When traveling by air, it's common to hear bells, chimes, tones, whatever-you-call-them over the speaker system. It seems like a single tone is just a passenger pushing their call button. But what do the other ones mean? Are they unique to each airline, or are they universal country-wide or world-wide?

1 Answer 1


Right, firstly according to Airliners.net forums, each airline has different chime meanings.

However, on Yahoo, we have a list of all of the chimes - but presumably it's for a specific plane, and it doesn't say which:

Generally they are as follows:-

1 x chime for a passenger call bell

2 x chimes if the crew are calling each other

2 x chimes to indicate takeoff and landing

5 x hi / low chimes an emergency!!!

2x bong!! for the seatbelt sign flashing for top of climb for crew to be released and same again for crew to be seated for landing!

3x Chimes if toilet smoke detector activated

1x Chime for toilet call bell 1x HIGH, HIGH LOW Chime for emergency Interphone call to Manager

1x LOW LOW HIGH Chime for Crew help needed!

If you listen carefully the are two tones of call chime. A high and a low. These will vary depending on operator and aircraft type!
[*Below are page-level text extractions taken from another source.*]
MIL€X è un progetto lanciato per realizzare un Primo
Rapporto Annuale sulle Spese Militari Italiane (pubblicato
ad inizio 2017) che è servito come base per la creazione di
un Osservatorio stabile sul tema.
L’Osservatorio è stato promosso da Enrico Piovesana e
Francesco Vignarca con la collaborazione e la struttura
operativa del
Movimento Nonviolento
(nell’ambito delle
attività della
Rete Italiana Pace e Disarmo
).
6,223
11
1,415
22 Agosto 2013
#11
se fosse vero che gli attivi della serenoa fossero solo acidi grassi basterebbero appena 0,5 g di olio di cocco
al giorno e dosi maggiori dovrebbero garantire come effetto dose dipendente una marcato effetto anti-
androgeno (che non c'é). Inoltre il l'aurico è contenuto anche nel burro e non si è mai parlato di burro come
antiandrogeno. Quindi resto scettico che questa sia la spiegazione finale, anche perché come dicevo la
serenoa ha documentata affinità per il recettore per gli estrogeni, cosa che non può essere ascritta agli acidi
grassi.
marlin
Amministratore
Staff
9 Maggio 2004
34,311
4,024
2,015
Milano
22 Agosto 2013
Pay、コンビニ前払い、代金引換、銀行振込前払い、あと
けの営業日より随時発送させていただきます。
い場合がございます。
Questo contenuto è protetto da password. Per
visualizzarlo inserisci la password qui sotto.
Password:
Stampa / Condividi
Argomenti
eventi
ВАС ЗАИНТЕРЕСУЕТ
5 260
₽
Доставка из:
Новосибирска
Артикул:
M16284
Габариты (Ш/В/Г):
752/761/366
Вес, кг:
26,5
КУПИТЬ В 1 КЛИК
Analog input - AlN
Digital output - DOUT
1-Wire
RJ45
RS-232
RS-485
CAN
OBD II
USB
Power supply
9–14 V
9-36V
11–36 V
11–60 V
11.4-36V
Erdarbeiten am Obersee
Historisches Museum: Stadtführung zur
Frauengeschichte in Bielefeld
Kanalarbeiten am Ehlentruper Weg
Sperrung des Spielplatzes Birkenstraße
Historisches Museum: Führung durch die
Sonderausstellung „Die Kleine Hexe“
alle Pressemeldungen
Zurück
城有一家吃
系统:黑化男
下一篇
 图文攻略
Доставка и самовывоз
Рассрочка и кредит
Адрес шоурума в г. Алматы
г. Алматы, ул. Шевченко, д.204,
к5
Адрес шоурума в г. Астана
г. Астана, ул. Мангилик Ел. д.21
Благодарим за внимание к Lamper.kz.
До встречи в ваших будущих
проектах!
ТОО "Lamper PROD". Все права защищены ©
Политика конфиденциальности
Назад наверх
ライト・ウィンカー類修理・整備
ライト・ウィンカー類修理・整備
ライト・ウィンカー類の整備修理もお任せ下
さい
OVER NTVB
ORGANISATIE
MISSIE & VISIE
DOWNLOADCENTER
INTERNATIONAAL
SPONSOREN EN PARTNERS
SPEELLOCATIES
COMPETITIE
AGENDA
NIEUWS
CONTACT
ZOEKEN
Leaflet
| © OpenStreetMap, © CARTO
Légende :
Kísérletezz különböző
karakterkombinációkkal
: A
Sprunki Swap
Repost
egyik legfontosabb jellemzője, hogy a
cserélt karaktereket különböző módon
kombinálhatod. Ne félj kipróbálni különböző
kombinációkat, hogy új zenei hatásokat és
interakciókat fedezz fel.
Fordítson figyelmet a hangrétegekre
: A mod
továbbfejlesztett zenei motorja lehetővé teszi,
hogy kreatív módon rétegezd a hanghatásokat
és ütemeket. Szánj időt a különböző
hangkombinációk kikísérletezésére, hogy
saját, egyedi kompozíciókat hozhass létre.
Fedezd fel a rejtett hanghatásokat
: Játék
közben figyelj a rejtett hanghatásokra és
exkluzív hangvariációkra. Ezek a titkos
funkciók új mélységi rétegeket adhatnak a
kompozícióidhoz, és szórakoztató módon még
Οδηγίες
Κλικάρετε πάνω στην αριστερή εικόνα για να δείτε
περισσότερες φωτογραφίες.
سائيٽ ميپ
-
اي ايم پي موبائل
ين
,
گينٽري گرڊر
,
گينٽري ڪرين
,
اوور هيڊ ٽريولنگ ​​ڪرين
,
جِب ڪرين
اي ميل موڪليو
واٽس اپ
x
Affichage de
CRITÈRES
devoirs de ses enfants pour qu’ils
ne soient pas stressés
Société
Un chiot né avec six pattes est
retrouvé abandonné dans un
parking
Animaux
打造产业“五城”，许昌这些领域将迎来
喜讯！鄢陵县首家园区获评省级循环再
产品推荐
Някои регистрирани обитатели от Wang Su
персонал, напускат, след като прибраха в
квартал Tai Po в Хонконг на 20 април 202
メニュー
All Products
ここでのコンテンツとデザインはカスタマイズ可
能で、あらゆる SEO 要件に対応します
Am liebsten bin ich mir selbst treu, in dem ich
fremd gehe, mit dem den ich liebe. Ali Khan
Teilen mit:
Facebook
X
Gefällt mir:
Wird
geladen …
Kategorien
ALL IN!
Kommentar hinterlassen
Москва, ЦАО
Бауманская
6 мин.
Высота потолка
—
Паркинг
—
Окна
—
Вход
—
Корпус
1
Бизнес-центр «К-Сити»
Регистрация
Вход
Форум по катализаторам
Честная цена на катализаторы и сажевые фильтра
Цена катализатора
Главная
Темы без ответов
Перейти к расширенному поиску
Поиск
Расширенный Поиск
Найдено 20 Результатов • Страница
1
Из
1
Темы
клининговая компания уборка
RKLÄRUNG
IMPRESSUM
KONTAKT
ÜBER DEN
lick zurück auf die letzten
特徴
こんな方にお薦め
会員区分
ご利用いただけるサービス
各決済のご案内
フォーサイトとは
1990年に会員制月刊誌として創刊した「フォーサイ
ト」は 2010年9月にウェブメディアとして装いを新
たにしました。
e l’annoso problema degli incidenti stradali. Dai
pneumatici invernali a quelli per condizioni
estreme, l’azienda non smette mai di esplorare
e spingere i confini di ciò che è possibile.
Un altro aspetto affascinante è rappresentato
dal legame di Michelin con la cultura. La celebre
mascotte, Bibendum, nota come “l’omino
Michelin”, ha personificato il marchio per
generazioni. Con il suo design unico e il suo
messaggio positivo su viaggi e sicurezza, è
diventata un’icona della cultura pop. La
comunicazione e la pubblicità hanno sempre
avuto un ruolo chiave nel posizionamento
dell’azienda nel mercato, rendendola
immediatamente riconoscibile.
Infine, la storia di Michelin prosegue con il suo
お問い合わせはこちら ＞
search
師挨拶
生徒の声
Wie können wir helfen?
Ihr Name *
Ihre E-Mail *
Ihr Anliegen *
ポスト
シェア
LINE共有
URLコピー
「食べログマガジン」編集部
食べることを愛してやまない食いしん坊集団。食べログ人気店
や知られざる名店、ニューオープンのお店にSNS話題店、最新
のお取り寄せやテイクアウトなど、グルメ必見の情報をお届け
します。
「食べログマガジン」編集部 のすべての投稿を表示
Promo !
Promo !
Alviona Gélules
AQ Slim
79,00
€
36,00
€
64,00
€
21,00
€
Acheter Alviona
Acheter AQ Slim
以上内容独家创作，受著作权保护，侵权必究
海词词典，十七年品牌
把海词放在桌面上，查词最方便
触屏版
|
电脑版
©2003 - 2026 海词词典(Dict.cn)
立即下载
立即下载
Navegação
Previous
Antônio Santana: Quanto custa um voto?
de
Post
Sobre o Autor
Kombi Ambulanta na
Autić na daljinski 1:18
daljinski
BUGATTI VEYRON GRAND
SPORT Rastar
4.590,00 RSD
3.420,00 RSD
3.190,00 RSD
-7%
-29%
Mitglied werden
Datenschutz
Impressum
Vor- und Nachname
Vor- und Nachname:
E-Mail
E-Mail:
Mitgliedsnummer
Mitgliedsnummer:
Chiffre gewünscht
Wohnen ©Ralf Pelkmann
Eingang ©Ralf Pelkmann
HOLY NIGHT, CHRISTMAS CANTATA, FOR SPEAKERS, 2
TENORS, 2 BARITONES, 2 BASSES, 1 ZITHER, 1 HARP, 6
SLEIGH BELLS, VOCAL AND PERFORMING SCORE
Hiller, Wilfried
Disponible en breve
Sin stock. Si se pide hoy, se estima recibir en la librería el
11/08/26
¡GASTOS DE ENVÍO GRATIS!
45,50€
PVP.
This is confirmed again on Airlines.net, where they show that for Canadian Airlines it's as follows:

1 bell - passenger call, lav call, change in cabin signs, five minute warning prior to landing, crew communication via interphone

2 bells - F/A to contact the flight deck for a message

3 bells - Take-off or landing imminent - take your jump seat

5 bells on the ground - evacuate

5 bells inflight - F/A to report immediately to the flight deck to receive emergency instructions

The same forums have another page with information on NW, Continental and others, so it would certainly seem to vary from company to company.

  • Canadian Airlines ceased operations in 2001, suggesting that's not a super up-to-date resource Oct 25, 2015 at 15:01
  • @KateGregory indeed, but it still shows the point that each airline has differed - there not being a standard. Although I suppose hypothetically they could have been standardised since then, although the other links would seem to indicate not.
    – Mark Mayo
    Oct 26, 2015 at 0:22
  • Great, now I'm going to be anxious whenever I hear 3 chimes in-flight because I'll be expecting to hear 2 more right afterwards.